Measurement of singlet oxygen has been performed following the
photooxidation kinetics of 9,10-dimethylantracene (DMA)
spectrophotometrically; as reported in FIG. 1, the production of
singlet oxygen by the boronated phthalocyanine described in Example
21 is similar to that of a not-substituted phthalocyanine. This
leads to the conclusion that the presence of boronated substituents
does not affect the photodynamic efficiency of the phthalocyanine
in the products subject of the present invention.
Assessment of Photostability
[0156] It is known that most phthalocyanines are subjected to a
more or less extensive photobleaching under visible light
irradiation. It is therefore important to define if the rate
constant of this process is too fast, so that the active principle
is photodegraded at a high rate, which could negatively interfere
with the photosensitization of cells or other substrates. The
photostability of tetra-substituted boronated phthalocyanine,
prepared as described in Example 21, has been performed
spectrophotometrically and the results shown in FIG. 2B. Results
obtained with a not substituted phthalocyanine are reported. In
FIG. 2A as a reference. From comparison of the plots shown in FIGS.
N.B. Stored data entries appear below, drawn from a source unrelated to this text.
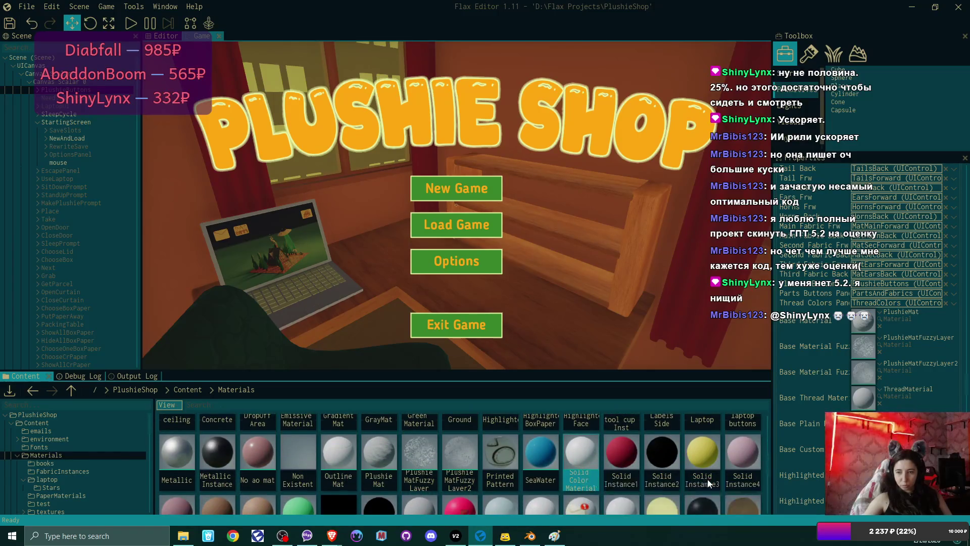
scroll(707, 480, down, 3)
scroll(708, 482, up, 4)
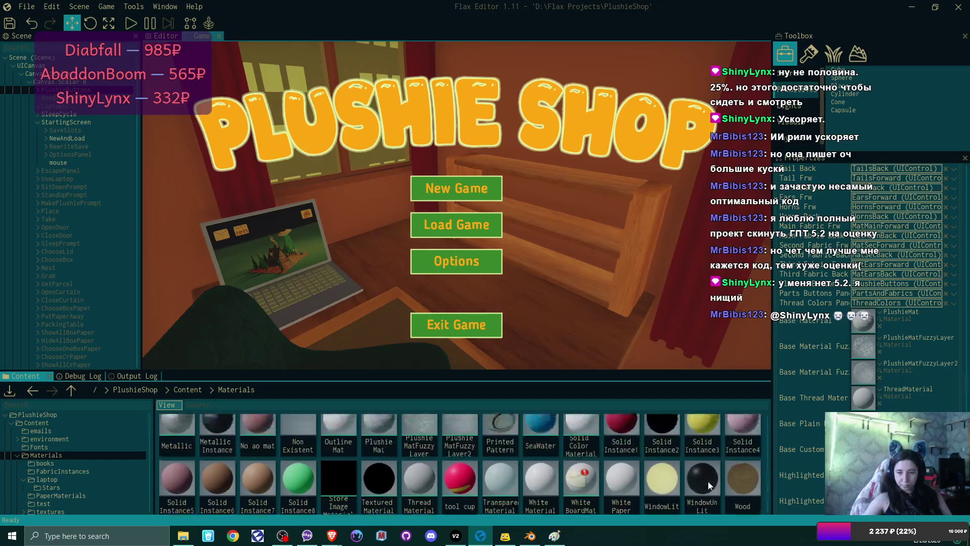
scroll(708, 481, up, 3)
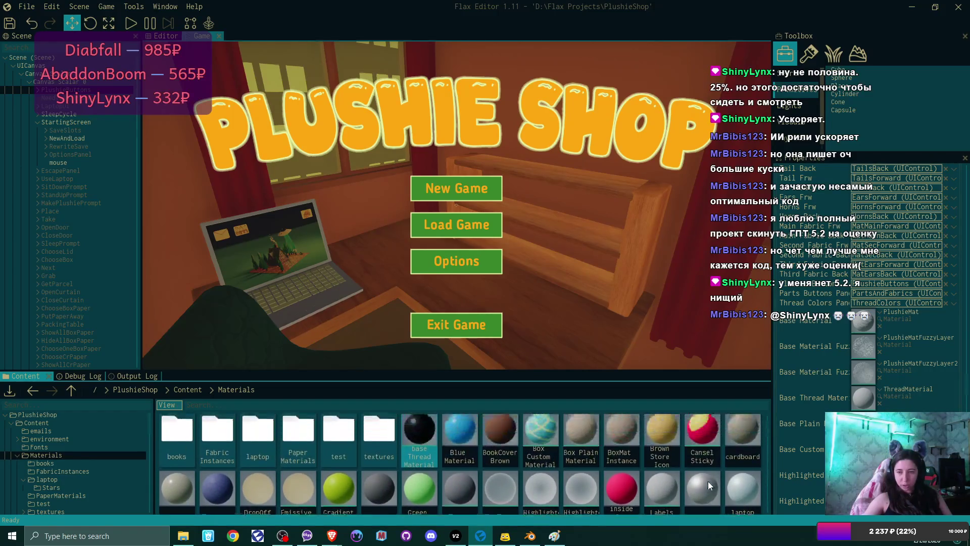
scroll(708, 481, down, 1)
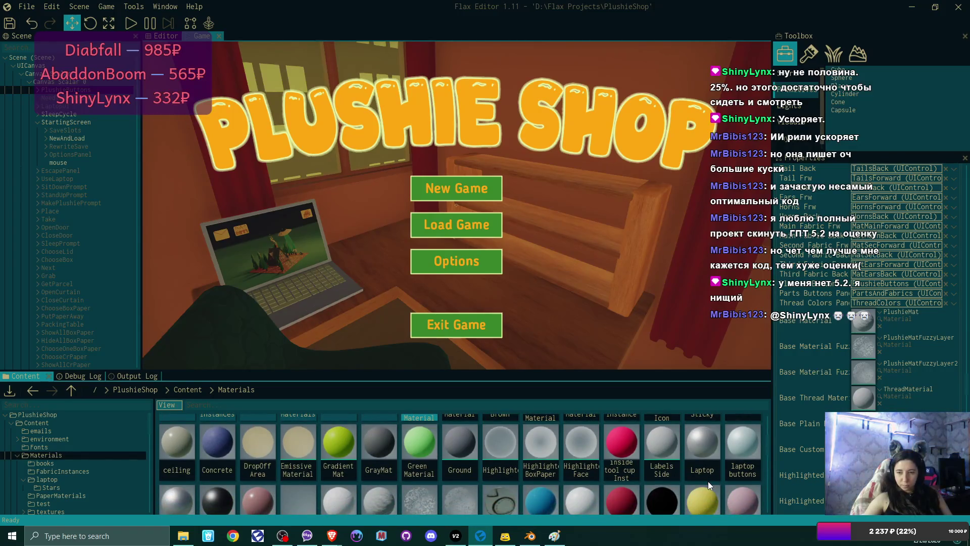
scroll(708, 481, down, 1)
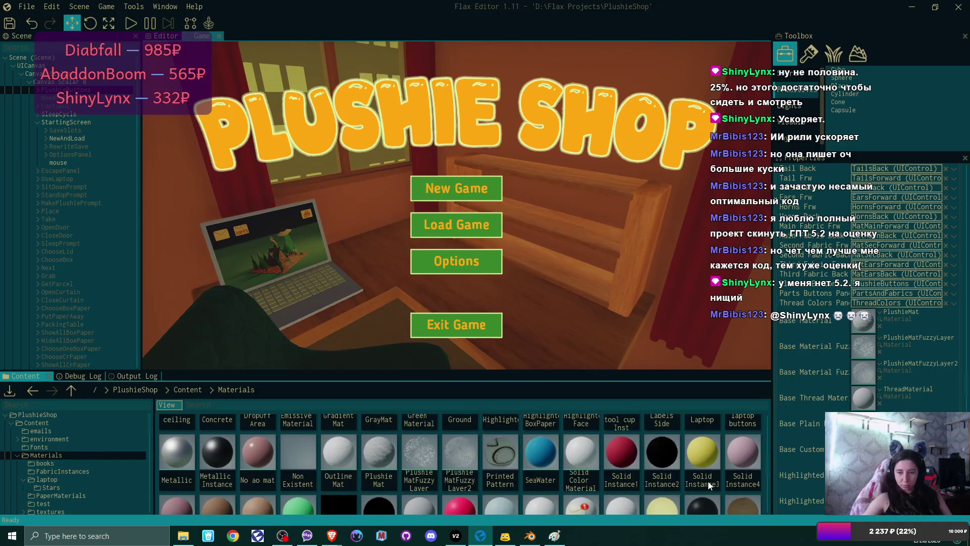
scroll(709, 481, down, 1)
2A and 2B it may be concluded that
1--the boron substituted molecules prepared according to the
present invention are as useful photosensitizers able to absorb red
visible light as the unsubstituted ones;
[0157] 2--the photobleaching kinetics undergoes only limited
changes when the phthalocyanine structure is modified by
introduction of boronated groups. Indeed, the more extensive
photobleaching found for the boronated compound has the advantage
to induce an easier elimination of excess drug, thereby avoiding
the onset of delayed photosensitization, obviously compared to its
control represented by a not-boronated compound.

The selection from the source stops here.